Variación interspecífica e intraspecífica

Los flavonoides son los principales marcadores quimiotaxonómicos (Markham, 1982; Campos et al., 2002; Almaraz-Abarca et al., 2004), pero los ácidos fenólicos también poseen cierto valor como indicadores químicos (Van Sumere, 1989), y pueden ser acumulados de manera ubicua a niveles importantes en los tejidos vegetales (Tamagnone et al., 1998). El polen de algunas especies de plantas es particularmente rico en ácidos fenólicos (Campos, 1997; Almaraz-Abarca et al., 2004, 2007), pero éstos pueden estar completamente ausentes en las microsporas de otras (Almaraz-Abarca et al., 2009).
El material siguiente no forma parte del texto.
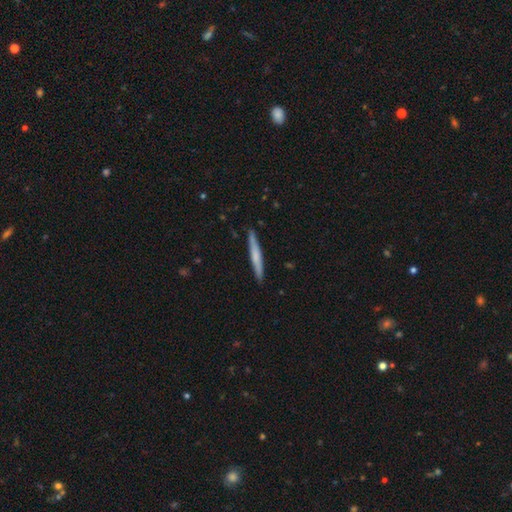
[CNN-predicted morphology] The model was most divided on "smooth or featured": smooth: 53%, featured or disk: 42%, star or artifact: 5%. More confident: how rounded — cigar-shaped (96%); merging — none (91%).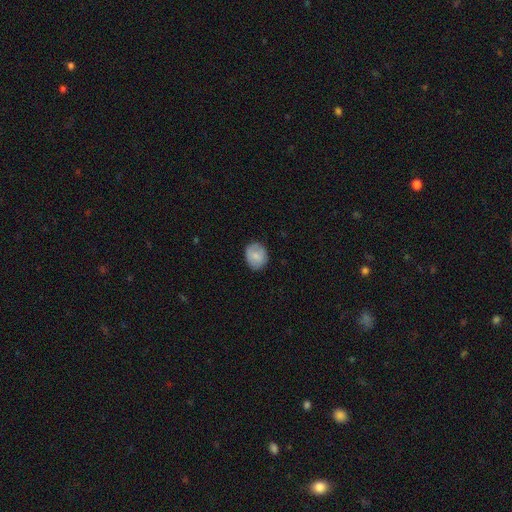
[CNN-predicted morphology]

Con base en los perfiles completos de los fenoles del polen, incluyendo los tres ácidos fenólicos encontrados, los resultados del presente estudio permitieron discernir algunas variaciones inter e intraespecíficas en Zea (Fig. 5).

El hecho de que todas las muestras del presente estudio fueron colectadas de plantas que crecieron bajo las mismas condiciones ambientales permite inferir que las diferencias encontradas en los perfiles fenólicos son el resultado de variaciones genéticas que dirigen un orden secuencial definido en la ruta de la biosíntesis. Esto es, de acuerdo con Heller y Forkmann (1994), propio y peculiar para cada especie de planta, y muchos de los pasos individuales de las modificaciones de los flavonoides están controlados por genes individuales (Forkmann, 1994).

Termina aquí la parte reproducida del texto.